Le deuxième chantier concerne la rémunération des agents, dont nous souhaitons qu'elle soit plus individualisée. C'était un engagement du Président de la République. Si chaque agent doit voir son pouvoir d'achat garanti et son expérience valorisée, nous voulons qu'une part de sa rémunération soit liée au mérite et à l'atteinte des résultats individuels et collectifs. D'autres gouvernements ont ouvert cette voie avant nous, avec quelques succès d'estime.

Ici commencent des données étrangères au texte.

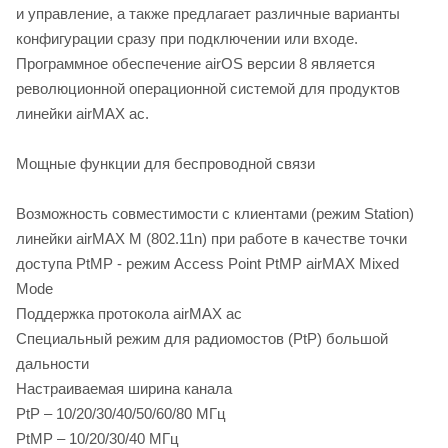
и управление, а также предлагает различные варианты
конфигурации сразу при подключении или входе.
Программное обеспечение airOS версии 8 является
революционной операционной системой для продуктов
линейки airMAX ac.
Мощные функции для беспроводной связи
Возможность совместимости с клиентами (режим Station)
линейки airMAX M (802.11n) при работе в качестве точки
доступа PtMP - режим Access Point PtMP airMAX Mixed
Mode
Поддержка протокола airMAX ac
Специальный режим для радиомостов (PtP) большой
дальности
Настраиваемая ширина канала
PtP – 10/20/30/40/50/60/80 МГц
PtMP – 10/20/30/40 МГц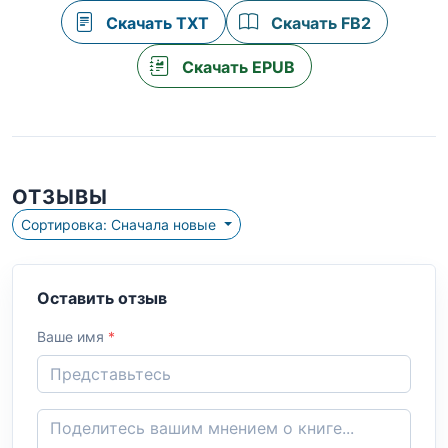
Скачать TXT
Скачать FB2
Скачать EPUB
ОТЗЫВЫ
Сортировка: Сначала новые
Оставить отзыв
Ваше имя
*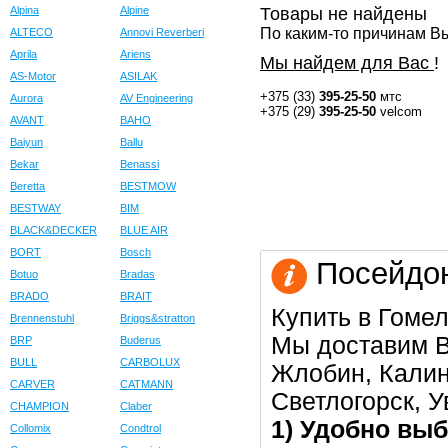
Alpina
Alpine
Товары не найдены
По каким-то причинам Вы
ALTECO
Annovi Reverberi
Aprila
Ariens
Мы найдем для Вас
!
AS-Motor
ASILAK
+375 (33)
395-25-50
мтс
Aurora
AV Engineering
+375 (29)
395-25-50
velcom
AVANT
BAHO
Baiyun
Ballu
Bekar
Benassi
Beretta
BESTMOW
BESTWAY
BIM
BLACK&DECKER
BLUE AIR
BORT
Bosch
Посейдон
Botuo
Bradas
BRADO
BRAIT
Купить в Гомел
Brennenstuhl
Briggs&stratton
Мы доставим В
BRP
Buderus
BULL
CARBOLUX
Жлобин, Калин
CARVER
CATMANN
Светлогорск, 
CHAMPION
Claber
1) Удобно выб
Collomix
Condtrol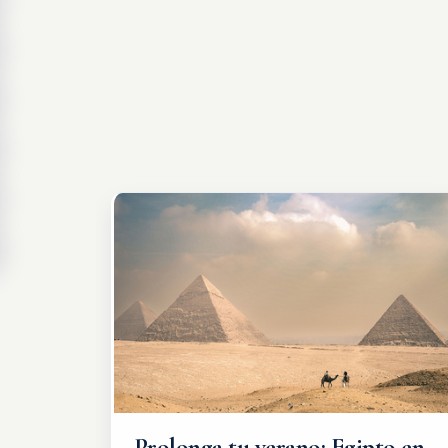
Prolonga tu verano: Egipto en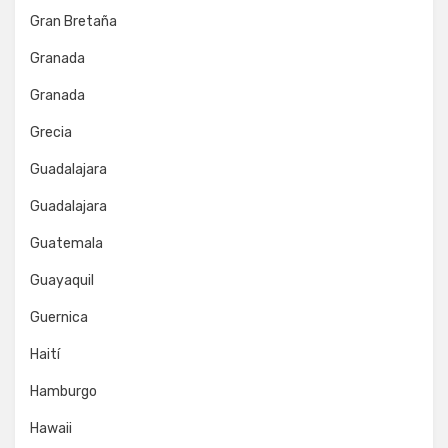
Gran Bretaña
Granada
Granada
Grecia
Guadalajara
Guadalajara
Guatemala
Guayaquil
Guernica
Haití
Hamburgo
Hawaii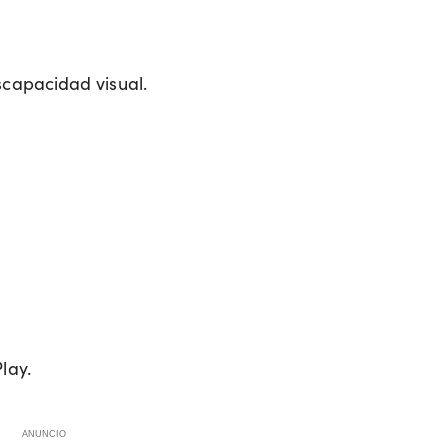
scapacidad visual.
lay.
ANUNCIO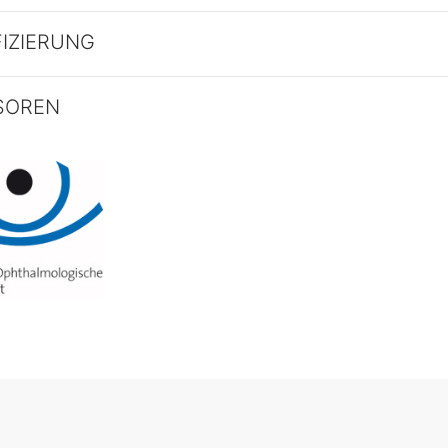
FIZIERUNG
SOREN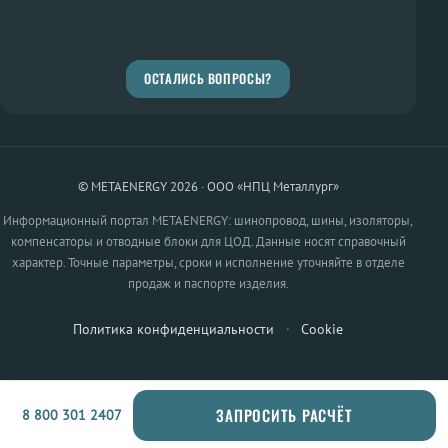
ОСТАЛИСЬ ВОПРОСЫ?
© METAENERGY 2026 · ООО «НПЦ Металлург»
Информационный портал METAENERGY: шинопровод, шины, изоляторы,
компенсаторы и отводные блоки для ЦОД. Данные носят справочный
характер. Точные параметры, сроки и исполнение уточняйте в отделе
продаж и паспорте изделия.
Политика конфиденциальности
·
Cookie
ЗАПРОСИТЬ РАСЧЁТ
8 800 301 2407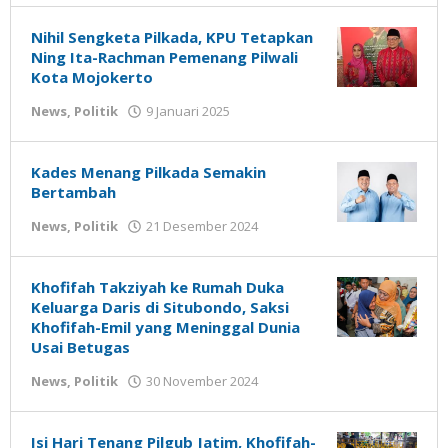
Niswah
Nilna
Niswah
Nihil Sengketa Pilkada, KPU Tetapkan
Ning Ita-Rachman Pemenang Pilwali
Kota Mojokerto
oleh
News
,
Politik
9 Januari 2025
Nilna
Niswah
Kades Menang Pilkada Semakin
Bertambah
oleh
News
,
Politik
21 Desember 2024
Gatot
Susanto
Khofifah Takziyah ke Rumah Duka
Keluarga Daris di Situbondo, Saksi
Khofifah-Emil yang Meninggal Dunia
Usai Betugas
oleh
News
,
Politik
30 November 2024
Gatot
Susanto
Isi Hari Tenang Pilgub Jatim, Khofifah-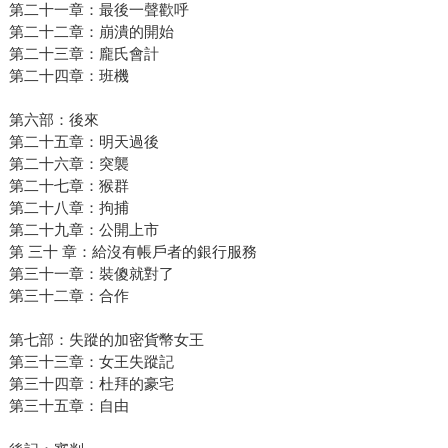
第二十一章：最後一聲歡呼
第二十二章：崩潰的開始
第二十三章：龐氏會計
第二十四章：班機
第六部：後來
第二十五章：明天過後
第二十六章：突襲
第二十七章：猴群
第二十八章：拘捕
第二十九章：公開上市
第 三十 章：給沒有帳戶者的銀行服務
第三十一章：裝傻就對了
第三十二章：合作
第七部：失蹤的加密貨幣女王
第三十三章：女王失蹤記
第三十四章：杜拜的豪宅
第三十五章：自由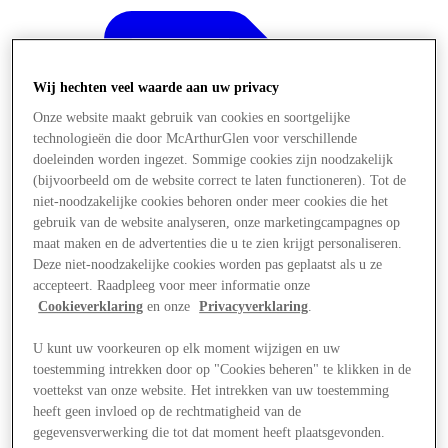
Wij hechten veel waarde aan uw privacy
Onze website maakt gebruik van cookies en soortgelijke
technologieën die door McArthurGlen voor verschillende
doeleinden worden ingezet. Sommige cookies zijn noodzakelijk
(bijvoorbeeld om de website correct te laten functioneren). Tot de
niet-noodzakelijke cookies behoren onder meer cookies die het
gebruik van de website analyseren, onze marketingcampagnes op
maat maken en de advertenties die u te zien krijgt personaliseren.
Deze niet-noodzakelijke cookies worden pas geplaatst als u ze
accepteert. Raadpleeg voor meer informatie onze
Cookieverklaring
en onze
Privacyverklaring
.
U kunt uw voorkeuren op elk moment wijzigen en uw
Aanbiedingen
toestemming intrekken door op "Cookies beheren" te klikken in de
voettekst van onze website. Het intrekken van uw toestemming
heeft geen invloed op de rechtmatigheid van de
gegevensverwerking die tot dat moment heeft plaatsgevonden.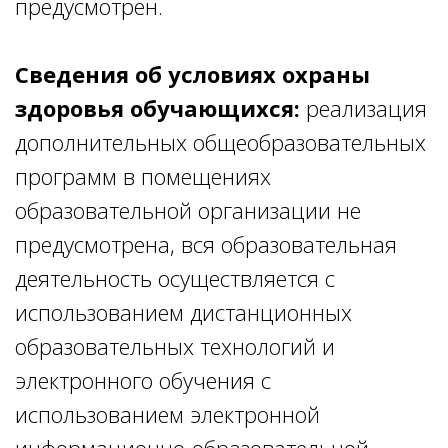
предусмотрен.
С
ведения об условиях охраны
здоровья обучающихся:
реализация
дополнительных общеобразовательных
программ в помещениях
образовательной организации не
предусмотрена, вся образовательная
деятельность осуществляется с
использованием дистанционных
образовательных технологий и
электронного обучения с
использованием электронной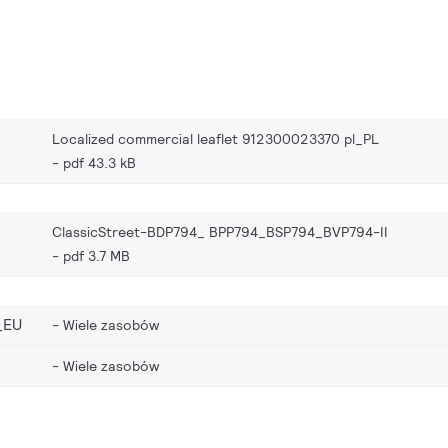
Localized commercial leaflet 912300023370 pl_PL
pdf 43.3 kB
ClassicStreet-BDP794_ BPP794_BSP794_BVP794-II
pdf 3.7 MB
_EU
Wiele zasobów
Wiele zasobów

Troisième chantier : à la rémunération individualisée doit s'ajouter un accompagnement renforcé en matière d'évolution de carrière. Comme les salariés du privé, les agents ne feront plus le même métier tout au long de leur carrière, et ils en ont eux-mêmes parfaitement conscience. L'État est parfois un piètre employeur et un mauvais directeur des ressources humaines. Il s'agit d'accompagner les reconversions, notamment sous la forme de mobilités au sein des différents versants de la fonction publique. Ensuite, nous mettrons en place des plans de départs volontaires dans certains secteurs.

Enfin, le dernier chantier concerne les possibilités de recourir aux contrats - déjà très utilisés dans la fonction publique, notamment territoriale -, que nous voulons étendre, par exemple, pour les métiers ne relevant pas d'une spécificité propre au service public. Une nouvelle fois, il convient de s'interroger sur la répartition des missions : toutes n'ont pas à être exercées par un agent public sous statut. Je suis attaché au statut de la fonction publique, mais il faut le moderniser.

Je suis à votre disposition pour répondre à vos interrogations.